Autor: Chunjiang Liu, Yue Zhou, Yifeng Sun, Miaojun Xu, Guohua Wang, Liming Tang
Rok vydání: 2023
Předmět:
Zdroj: Phlebology: The Journal of Venous Disease. 38:181-189
ISSN: 1758-1125
0268-3555
DOI: 10.1177/02683555231157566
Popis: Objective To investigate the effect of the timing of iliac vein stent implantation on catheter-directed thrombolysis (CDT) in acute lower extremity deep venous thrombosis (DVT) patients with severe iliac vein stenosis. Methods The clinical data of 66 patients with acute lower extremity DVT complicated with severe iliac vein stenosis from May 2017 to May 2020 were retrospectively analyzed. Patients were divided into two groups by timing of iliac vein stent implantation: group A (iliac vein stent implantation before CDT treatment) for 34 and group B (iliac vein stent implantation after CDT treatment) for 32. The detumescence rate of affected limb, the thrombus clearance rate, the thrombolytic efficiency, the complication rate, the hospitalization cost, the stent patency rate within 1 year, and the scores (venous clinical severity score, Villalta, and chronic venous insufficiency questionnaire (CIVIQ) score) at 1 year postoperatively were compared between the two groups.

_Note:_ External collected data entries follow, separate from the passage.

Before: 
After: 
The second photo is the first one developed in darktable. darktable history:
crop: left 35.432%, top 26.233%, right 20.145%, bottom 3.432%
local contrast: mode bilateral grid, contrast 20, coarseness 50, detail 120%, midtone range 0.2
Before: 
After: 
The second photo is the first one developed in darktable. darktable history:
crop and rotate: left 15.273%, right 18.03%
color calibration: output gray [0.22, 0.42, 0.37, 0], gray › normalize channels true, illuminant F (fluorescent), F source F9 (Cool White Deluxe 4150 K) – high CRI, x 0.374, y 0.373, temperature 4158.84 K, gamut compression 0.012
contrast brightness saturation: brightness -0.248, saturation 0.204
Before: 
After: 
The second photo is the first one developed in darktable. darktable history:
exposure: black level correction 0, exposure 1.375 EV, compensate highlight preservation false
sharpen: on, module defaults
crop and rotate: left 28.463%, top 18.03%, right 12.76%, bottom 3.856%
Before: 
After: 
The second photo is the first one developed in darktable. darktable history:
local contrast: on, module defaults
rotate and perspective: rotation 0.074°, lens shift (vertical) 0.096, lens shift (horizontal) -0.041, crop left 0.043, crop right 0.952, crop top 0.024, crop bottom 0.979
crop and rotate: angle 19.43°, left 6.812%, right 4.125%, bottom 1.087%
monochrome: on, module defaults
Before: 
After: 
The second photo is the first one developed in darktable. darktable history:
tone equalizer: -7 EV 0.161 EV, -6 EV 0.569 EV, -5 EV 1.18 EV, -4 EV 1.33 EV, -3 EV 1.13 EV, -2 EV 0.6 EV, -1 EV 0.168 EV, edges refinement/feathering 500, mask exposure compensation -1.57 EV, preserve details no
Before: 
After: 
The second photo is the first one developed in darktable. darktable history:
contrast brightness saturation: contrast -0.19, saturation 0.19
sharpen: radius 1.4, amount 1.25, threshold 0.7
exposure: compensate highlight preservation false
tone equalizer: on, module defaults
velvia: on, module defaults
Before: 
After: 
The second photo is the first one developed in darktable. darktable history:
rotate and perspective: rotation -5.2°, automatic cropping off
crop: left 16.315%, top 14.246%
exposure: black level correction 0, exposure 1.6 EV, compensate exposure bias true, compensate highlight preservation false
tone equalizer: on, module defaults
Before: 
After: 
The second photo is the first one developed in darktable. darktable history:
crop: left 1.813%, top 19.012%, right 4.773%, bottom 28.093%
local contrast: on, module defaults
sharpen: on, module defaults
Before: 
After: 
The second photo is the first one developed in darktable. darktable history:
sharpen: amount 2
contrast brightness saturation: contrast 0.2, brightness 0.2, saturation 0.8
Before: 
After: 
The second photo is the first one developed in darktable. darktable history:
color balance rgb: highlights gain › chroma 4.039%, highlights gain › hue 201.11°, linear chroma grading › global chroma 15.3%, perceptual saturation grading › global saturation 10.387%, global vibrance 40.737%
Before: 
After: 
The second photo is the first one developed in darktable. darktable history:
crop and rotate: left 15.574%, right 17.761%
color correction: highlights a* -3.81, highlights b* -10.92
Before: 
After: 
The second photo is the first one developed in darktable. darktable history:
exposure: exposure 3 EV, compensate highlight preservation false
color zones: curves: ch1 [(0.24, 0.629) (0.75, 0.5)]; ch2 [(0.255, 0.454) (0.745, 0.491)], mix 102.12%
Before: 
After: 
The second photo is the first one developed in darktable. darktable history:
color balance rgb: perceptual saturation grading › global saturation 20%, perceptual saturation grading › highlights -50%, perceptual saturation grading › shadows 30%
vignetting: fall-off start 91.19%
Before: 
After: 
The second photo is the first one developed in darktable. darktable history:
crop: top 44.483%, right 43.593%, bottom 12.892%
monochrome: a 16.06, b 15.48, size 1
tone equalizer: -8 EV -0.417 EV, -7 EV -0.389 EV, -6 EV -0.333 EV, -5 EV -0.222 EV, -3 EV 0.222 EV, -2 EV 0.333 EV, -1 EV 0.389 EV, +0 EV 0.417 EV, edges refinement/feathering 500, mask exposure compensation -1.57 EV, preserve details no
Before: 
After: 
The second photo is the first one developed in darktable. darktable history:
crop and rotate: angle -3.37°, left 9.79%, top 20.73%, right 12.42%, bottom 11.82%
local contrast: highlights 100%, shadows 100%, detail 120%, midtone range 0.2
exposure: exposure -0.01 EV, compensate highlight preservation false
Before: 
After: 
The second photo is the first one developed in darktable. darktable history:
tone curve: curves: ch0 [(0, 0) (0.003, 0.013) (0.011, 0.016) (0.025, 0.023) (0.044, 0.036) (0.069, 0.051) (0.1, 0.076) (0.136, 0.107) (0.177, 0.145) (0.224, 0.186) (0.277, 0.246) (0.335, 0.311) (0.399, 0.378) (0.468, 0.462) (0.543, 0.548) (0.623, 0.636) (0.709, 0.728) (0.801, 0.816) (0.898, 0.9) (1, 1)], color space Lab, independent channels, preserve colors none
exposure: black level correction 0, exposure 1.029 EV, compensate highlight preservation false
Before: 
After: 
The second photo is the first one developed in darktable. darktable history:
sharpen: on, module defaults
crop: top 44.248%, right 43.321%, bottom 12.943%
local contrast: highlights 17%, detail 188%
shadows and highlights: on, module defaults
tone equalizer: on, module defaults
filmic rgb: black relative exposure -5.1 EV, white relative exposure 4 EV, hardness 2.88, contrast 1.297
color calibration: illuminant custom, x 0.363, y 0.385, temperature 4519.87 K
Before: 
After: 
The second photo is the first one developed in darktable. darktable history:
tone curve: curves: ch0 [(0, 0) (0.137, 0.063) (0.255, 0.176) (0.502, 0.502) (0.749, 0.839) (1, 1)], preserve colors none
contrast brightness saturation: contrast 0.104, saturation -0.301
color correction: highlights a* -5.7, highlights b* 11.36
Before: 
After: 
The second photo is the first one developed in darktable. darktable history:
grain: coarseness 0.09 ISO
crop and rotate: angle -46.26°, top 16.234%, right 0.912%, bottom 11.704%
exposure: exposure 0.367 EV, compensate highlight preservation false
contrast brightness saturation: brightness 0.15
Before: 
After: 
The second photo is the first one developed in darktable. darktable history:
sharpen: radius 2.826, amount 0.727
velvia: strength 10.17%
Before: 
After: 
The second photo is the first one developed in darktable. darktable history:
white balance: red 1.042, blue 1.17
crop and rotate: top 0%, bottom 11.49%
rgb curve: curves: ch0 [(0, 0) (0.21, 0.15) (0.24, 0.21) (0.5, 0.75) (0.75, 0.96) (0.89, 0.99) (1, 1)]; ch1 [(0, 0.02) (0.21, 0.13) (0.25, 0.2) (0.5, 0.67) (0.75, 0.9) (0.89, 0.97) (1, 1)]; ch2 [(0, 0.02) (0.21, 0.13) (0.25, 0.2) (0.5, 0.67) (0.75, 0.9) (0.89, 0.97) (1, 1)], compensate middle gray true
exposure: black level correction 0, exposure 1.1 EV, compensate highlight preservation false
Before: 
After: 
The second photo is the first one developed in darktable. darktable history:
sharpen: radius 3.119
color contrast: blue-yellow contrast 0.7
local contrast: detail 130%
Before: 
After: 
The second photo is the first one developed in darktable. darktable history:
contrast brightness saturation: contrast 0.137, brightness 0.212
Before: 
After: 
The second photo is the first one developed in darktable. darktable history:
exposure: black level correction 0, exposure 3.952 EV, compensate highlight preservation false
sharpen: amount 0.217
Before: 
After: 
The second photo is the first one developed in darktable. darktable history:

Results The thrombolytic efficiency of group A was higher than that of group B, while the incidence of complications and hospitalization expenses in group A were lower than those in group B. There was no statistical significance in the detumescence rate of affected limb, the thrombus clearance rate, the stent patency rate within 1 year, and the scores (VCSS, Villalta, and CIVIQ score) at 1 year postoperatively between the two groups. Conclusions For acute lower extremity DVT patients with severe iliac vein stenosis, iliac vein stent implantation before CDT treatment can improve the thrombolytic efficiency, and reduce the incidence of complications and hospitalization costs.